“Two and a Half Men” is a formulaic television sitcom, a late example of a genre early in its seventh decade. People watch the show not because it’s funny or original, but because they’re comfortable with it. They know the stars: Charlie Sheen is familiar from both tabloid headlines and B-list movies such as “Major League.” Jon Cryer looks like he just stepped out of the 1986 cult classic “Pretty in Pink.” The pacing of the show is familiar and the show’s lack of originality or verve is masked by a laugh track. “Two and a Half Men” does the sitcom formula well, but so did 250 shows before it. [Image: Charlie Sheen via CBS.com.]
I thought of “Two and a Half Men” as I watched The Clock (2010), Christian Marclay’s 24-hour-long video installation recently on view at New York’s Paula Cooper Gallery. According to the gallery, The Clock features samples from thousands of films that reference clocks or time. It does this in accordance with what time it is when a viewer is watching Marclay’s opus. As you’re sitting in Paula Cooper Gallery at 3:10 in the afternoon, the Marclay features a short snippet from the 2007 Russell Crowe vehicle “3:10 to Yuma”: A guy on the screen asks, “Where’s the 3:10 to Yuma?” His buddy: “Running late, I suppose.” Then there are snippets from films in which that time, 3:10 is referenced or shown on a clock face. Then on to 3:11. And 3:12. And 3:13. And it keeps going. And going.
The Clock (left and below) is the latest application of the Marclay Formula: Choose a trope familiar to anyone with a Netflix queue. Mine film or some other aspect of visual culture for hundreds of clips of said trope. Stitch it all together with nifty editing. Then exhibit the work and rely upon the art world’s familiarity with the Marclay Formula — and the joy many film buffs get at recognizing short clips from long-loved movies — to get the work over. It’s so predictable that within 45 seconds of entering Paula Cooper Gallery’s installation of the work, I had solved it. Once a viewer understands what is going on, what reason is there to stick around for any of the other 86,355 seconds except to bask in rapid-fire familiarity? [Image: The Clock, (2010).]
Speaking of which: The Clock is really no different from any other Marclay stitch-job. If you loved Marclay and his editors in Video Quartet (2002), in which they edited together clips from over 700 films of people playing or singing music, you’ll love them in The Clock. If you loved Marclay’s rat-a-tat style in Crossfire (2007), in which movie clips of gunshots ring out as you stand in between a four-screen installation, then you’ll want to see The Clock again and again. The only real difference with The Clock is that it runs for 24 hours, a handy mix of gimmick and conceptual veneer. The Clock is so predictable that Artinfo’s Ben Davis more-or-less reviewed the work without having seen it — and pretty much nailed it.

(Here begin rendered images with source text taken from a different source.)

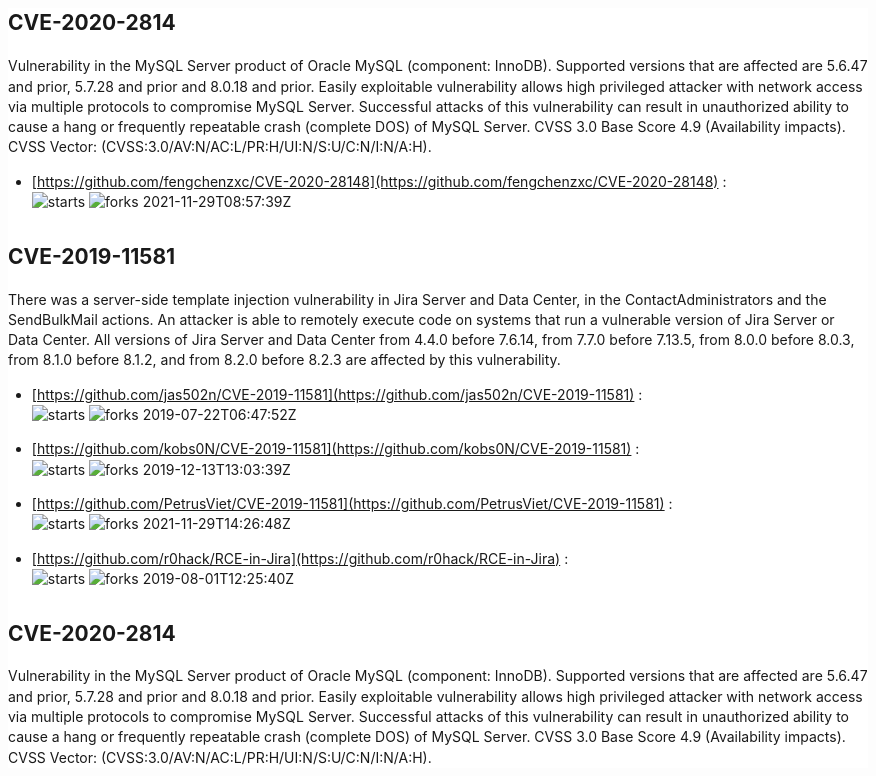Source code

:## CVE-2020-2814
 Vulnerability in the MySQL Server product of Oracle MySQL (component: InnoDB). Supported versions that are affected are 5.6.47 and prior, 5.7.28 and prior and 8.0.18 and prior. Easily exploitable vulnerability allows high privileged attacker with network access via multiple protocols to compromise MySQL Server. Successful attacks of this vulnerability can result in unauthorized ability to cause a hang or frequently repeatable crash (complete DOS) of MySQL Server. CVSS 3.0 Base Score 4.9 (Availability impacts). CVSS Vector: (CVSS:3.0/AV:N/AC:L/PR:H/UI:N/S:U/C:N/I:N/A:H).

- [https://github.com/fengchenzxc/CVE-2020-28148](https://github.com/fengchenzxc/CVE-2020-28148) :  
![starts](https://img.shields.io/github/stars/fengchenzxc/CVE-2020-28148.svg) 
![forks](https://img.shields.io/github/forks/fengchenzxc/CVE-2020-28148.svg) 
2021-11-29T08:57:39Z

## CVE-2019-11581
 There was a server-side template injection vulnerability in Jira Server and Data Center, in the ContactAdministrators and the SendBulkMail actions. An attacker is able to remotely execute code on systems that run a vulnerable version of Jira Server or Data Center. All versions of Jira Server and Data Center from 4.4.0 before 7.6.14, from 7.7.0 before 7.13.5, from 8.0.0 before 8.0.3, from 8.1.0 before 8.1.2, and from 8.2.0 before 8.2.3 are affected by this vulnerability.

- [https://github.com/jas502n/CVE-2019-11581](https://github.com/jas502n/CVE-2019-11581) :  
![starts](https://img.shields.io/github/stars/jas502n/CVE-2019-11581.svg) 
![forks](https://img.shields.io/github/forks/jas502n/CVE-2019-11581.svg) 
2019-07-22T06:47:52Z

- [https://github.com/kobs0N/CVE-2019-11581](https://github.com/kobs0N/CVE-2019-11581) :  
![starts](https://img.shields.io/github/stars/kobs0N/CVE-2019-11581.svg) 
![forks](https://img.shields.io/github/forks/kobs0N/CVE-2019-11581.svg) 
2019-12-13T13:03:39Z

- [https://github.com/PetrusViet/CVE-2019-11581](https://github.com/PetrusViet/CVE-2019-11581) :  
![starts](https://img.shields.io/github/stars/PetrusViet/CVE-2019-11581.svg) 
![forks](https://img.shields.io/github/forks/PetrusViet/CVE-2019-11581.svg) 
2021-11-29T14:26:48Z

- [https://github.com/r0hack/RCE-in-Jira](https://github.com/r0hack/RCE-in-Jira) :  
![starts](https://img.shields.io/github/stars/r0hack/RCE-in-Jira.svg) 
![forks](https://img.shields.io/github/forks/r0hack/RCE-in-Jira.svg) 
2019-08-01T12:25:40Z

## CVE-2020-2814
 Vulnerability in the MySQL Server product of Oracle MySQL (component: InnoDB). Supported versions that are affected are 5.6.47 and prior, 5.7.28 and prior and 8.0.18 and prior. Easily exploitable vulnerability allows high privileged attacker with network access via multiple protocols to compromise MySQL Server. Successful attacks of this vulnerability can result in unauthorized ability to cause a hang or frequently repeatable crash (complete DOS) of MySQL Server. CVSS 3.0 Base Score 4.9 (Availability impacts). CVSS Vector: (CVSS:3.0/AV:N/AC:L/PR:H/UI:N/S:U/C:N/I:N/A:H).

Stepping back from The Clock to consider its underlying Marclay Formula structure, part of the problem is that we’ve seen what Marclay does before: Christian Marclay is to Andy Warhol or John Baldessari what Vanilla Ice was to Chuck D, Queen and David Bowie. Vanilla Ice added shiny parachute pants, Marclay adds Final Cut Pro. (Speaking of which, Crossfire is a less affecting version of Los Angeles-based artist George Stone’s 1988 installation In the Line of Fire (Civilized, Informed, Entertained).)
The Clock’s facileness renders explicable the crowds that flocked to Paula Cooper Gallery for the work. Contemporary art is in the throes of a salon moment, a moment during which once-difficult conceptual work is watered down enough to be accessible for the art market and its hangers-on. (Think Jean Metzinger-style cubism or Lagavulin over ice.) Ultimately Marclay’s particular success with The Clock is that he did something that’s been done to death — and extended it enough to make it seem like he thought of it first.